### EXERCISE DETAILS:
Go through the entries below and copy each line that holds the word "inspectie".
Top of MATERIAL PROVIDED
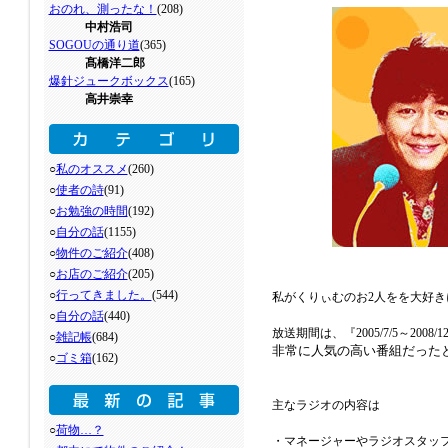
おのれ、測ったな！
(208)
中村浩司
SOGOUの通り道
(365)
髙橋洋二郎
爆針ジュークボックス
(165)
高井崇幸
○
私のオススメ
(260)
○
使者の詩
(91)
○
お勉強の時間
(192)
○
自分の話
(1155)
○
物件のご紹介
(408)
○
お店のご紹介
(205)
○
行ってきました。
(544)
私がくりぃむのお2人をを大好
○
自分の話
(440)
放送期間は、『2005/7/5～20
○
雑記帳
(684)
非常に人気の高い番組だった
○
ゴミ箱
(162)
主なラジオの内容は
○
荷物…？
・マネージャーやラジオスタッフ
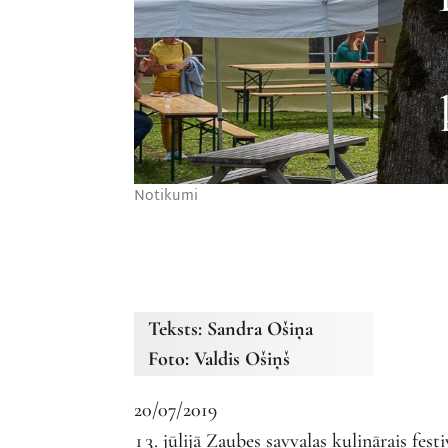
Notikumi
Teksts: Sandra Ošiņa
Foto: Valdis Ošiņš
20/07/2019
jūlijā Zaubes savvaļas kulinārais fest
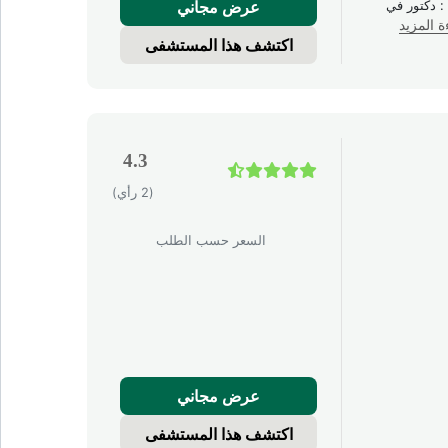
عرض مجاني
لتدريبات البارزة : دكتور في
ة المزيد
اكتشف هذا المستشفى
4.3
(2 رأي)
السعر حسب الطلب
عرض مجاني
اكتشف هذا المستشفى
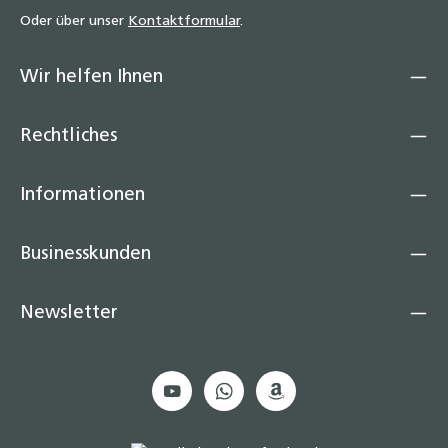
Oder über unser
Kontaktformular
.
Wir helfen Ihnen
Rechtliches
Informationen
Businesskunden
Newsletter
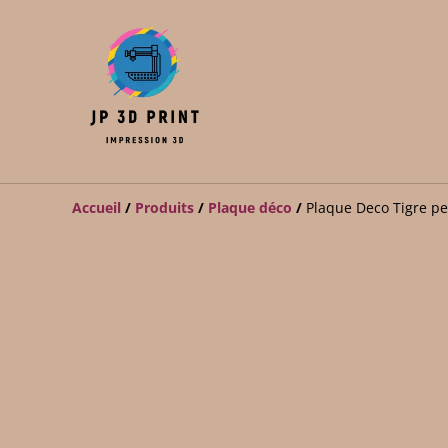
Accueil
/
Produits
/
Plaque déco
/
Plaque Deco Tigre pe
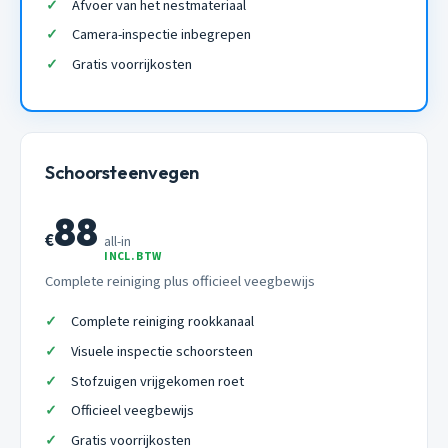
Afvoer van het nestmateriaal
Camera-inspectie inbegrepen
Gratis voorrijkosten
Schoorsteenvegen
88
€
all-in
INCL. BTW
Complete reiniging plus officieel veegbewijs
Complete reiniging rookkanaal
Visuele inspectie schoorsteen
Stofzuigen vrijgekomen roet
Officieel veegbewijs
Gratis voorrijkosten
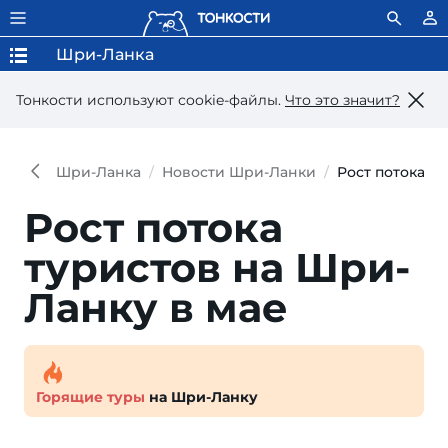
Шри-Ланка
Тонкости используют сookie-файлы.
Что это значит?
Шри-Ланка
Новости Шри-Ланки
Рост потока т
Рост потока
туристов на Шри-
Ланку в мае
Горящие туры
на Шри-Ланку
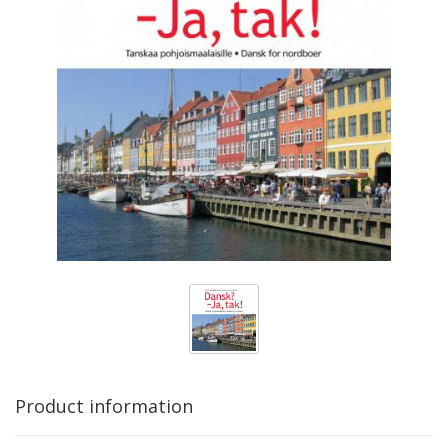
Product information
Bottom of MATERIAL PROVIDED
### TASK OUTPUT:
Camera-inspectie inbegrepen
Visuele inspectie schoorsteen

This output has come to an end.